- **ACTIVITY**
Check each line of the listing, and copy it if it contains the word "something".

- **INFORMATION**
○ ○ ○
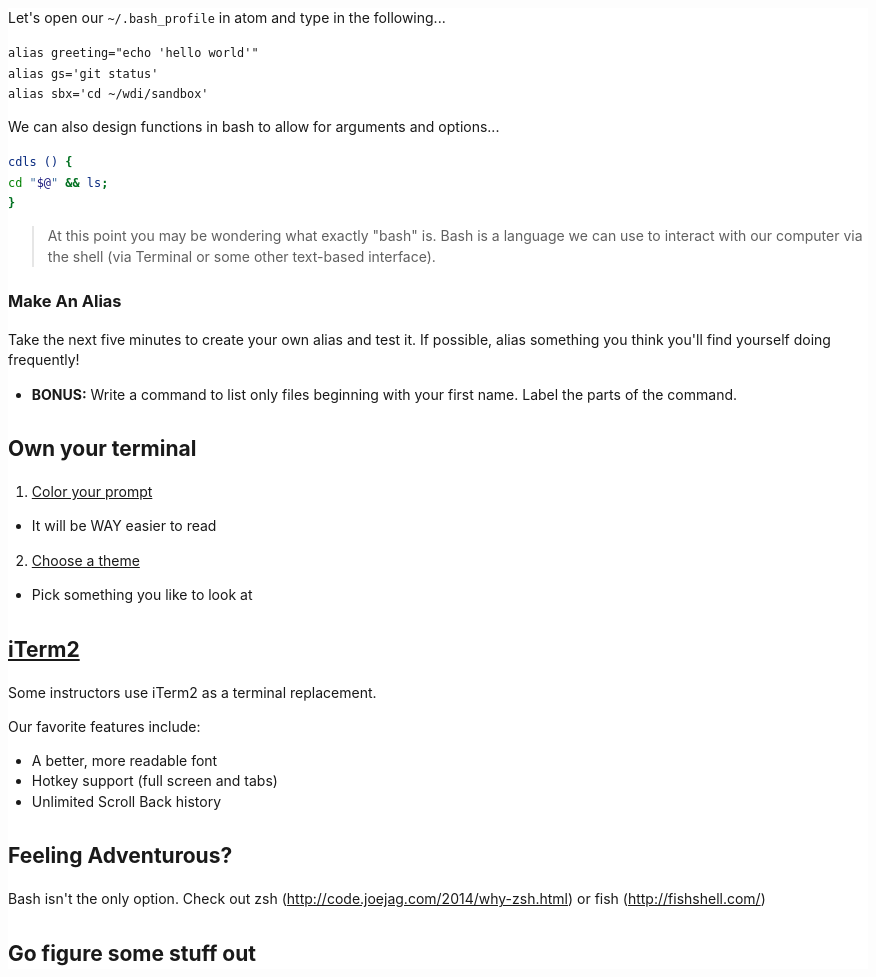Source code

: Let's open our `~/.bash_profile` in atom and type in the following...

```
alias greeting="echo 'hello world'"
alias gs='git status'
alias sbx='cd ~/wdi/sandbox'
```

We can also design functions in bash to allow for arguments and options...

```sh
cdls () {
cd "$@" && ls;
}
```

> At this point you may be wondering what exactly "bash" is. Bash is a language
> we can use to interact with our computer via the shell (via Terminal or some
> other text-based interface).

### Make An Alias

Take the next five minutes to create your own alias and test it. If possible,
alias something you think you'll find yourself doing frequently!

- **BONUS:** Write a command to list only files beginning with your first name.
  Label the parts of the command.

## Own your terminal

1. [Color your prompt](http://www.cyberciti.biz/faq/bash-shell-change-the-color-of-my-shell-prompt-under-linux-or-unix/)

- It will be WAY easier to read

2. [Choose a theme](http://apple.stackexchange.com/a/92769)

- Pick something you like to look at

## [iTerm2](https://www.iterm2.com/features.html)

Some instructors use iTerm2 as a terminal replacement.

Our favorite features include:

- A better, more readable font
- Hotkey support (full screen and tabs)
- Unlimited Scroll Back history

## Feeling Adventurous?

Bash isn't the only option. Check out zsh
(http://code.joejag.com/2014/why-zsh.html) or fish (http://fishshell.com/)



## Go figure some stuff out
○ ○ ○
- **RESPONSE FOR THIS EXERCISE**
alias something you think you'll find yourself doing frequently!
- Pick something you like to look at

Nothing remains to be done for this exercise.